Drake’s songs about women have always had shades of the needy (“CeCe’s Interlude”), creepy (“Make Me Proud”), and vindictive (“Marvin’s Room”), but their offenses were charitably excused by those who felt so inclined, first as the harmless grousing of a sensitive 23-year-old unlucky in love, and later, somewhat less convincingly, as the semi-legitimate brooding of a jet-set superstar who would be a great boyfriend if only his lifestyle would allow it. Drake himself gave cover to these interpretations by always sounding strangely wounded by the predicament of his celebrity, and convincingly horrified by the behavior it brought out in him. “I’m so sorry I’m so selfish,” he sobbed in the refrain to “Marvin’s Room.”

But on Views it’s Drake who is demanding the apologies. On “Redemption,” a song in which he delivers the lines “Run your mouth / I’d rather listen to someone else / I gave your nickname to someone else” and later chastises an old fling for having the audacity to end things after becoming a mother, he declares, incredibly, that it’s him who is owed mea culpas for Christmas. Such pronouncements are both alarmingly grotesque (from “U With Me?”: “I group DM my exes / I tell ‘em they belong to me / That goes on for forever”) and sadly predictable, suggesting that Drake’s unresolved frustrations with women as a younger man have metastasized over time. The longer it’s taken him to experience a successful romantic relationship firsthand, the more bizarre and unrealistic his notions of what one looks like have become.

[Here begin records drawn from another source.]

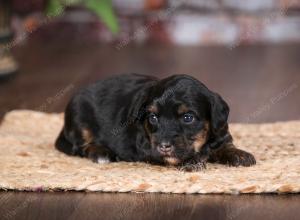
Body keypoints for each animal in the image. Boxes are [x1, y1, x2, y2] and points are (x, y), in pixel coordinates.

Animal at [54, 73, 255, 171]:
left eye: (188, 118)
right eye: (153, 117)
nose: (164, 146)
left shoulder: (220, 132)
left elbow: (224, 144)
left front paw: (239, 154)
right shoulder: (146, 146)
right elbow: (173, 158)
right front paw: (191, 161)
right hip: (79, 114)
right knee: (81, 146)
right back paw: (100, 152)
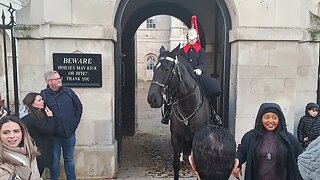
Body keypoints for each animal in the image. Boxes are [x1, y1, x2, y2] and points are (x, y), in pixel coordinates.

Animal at [147, 44, 212, 179]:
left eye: (167, 69)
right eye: (154, 68)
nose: (152, 99)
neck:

These failures to evolve as a person, to sustain the remarkable rate of professional, emotional, and relational growth and change that characterize your early twenties through your thirties and beyond, are, of course, not unusual. We like to imagine people — particularly creative ones — as capable of infinite reinvention, able to conceive and inhabit new ways of thinking and being in the world on demand. But, if we're honest with ourselves, what usually happens is less glamorous: People grow up, settle down, and retrace a constellation of habits similar to the one that defined their formative years. “My life is a completed checklist,” Drake memorably rapped on Nothing Was the Same opener “Tuscan Leather.” On the Views track “Hype,” he revisits that idea from a different, even more somber angle: “I don’t know what else is left for me.” This makes his position sound more extraordinary than it really is. What’s left, even for Drake, is adulthood — for better or for worse.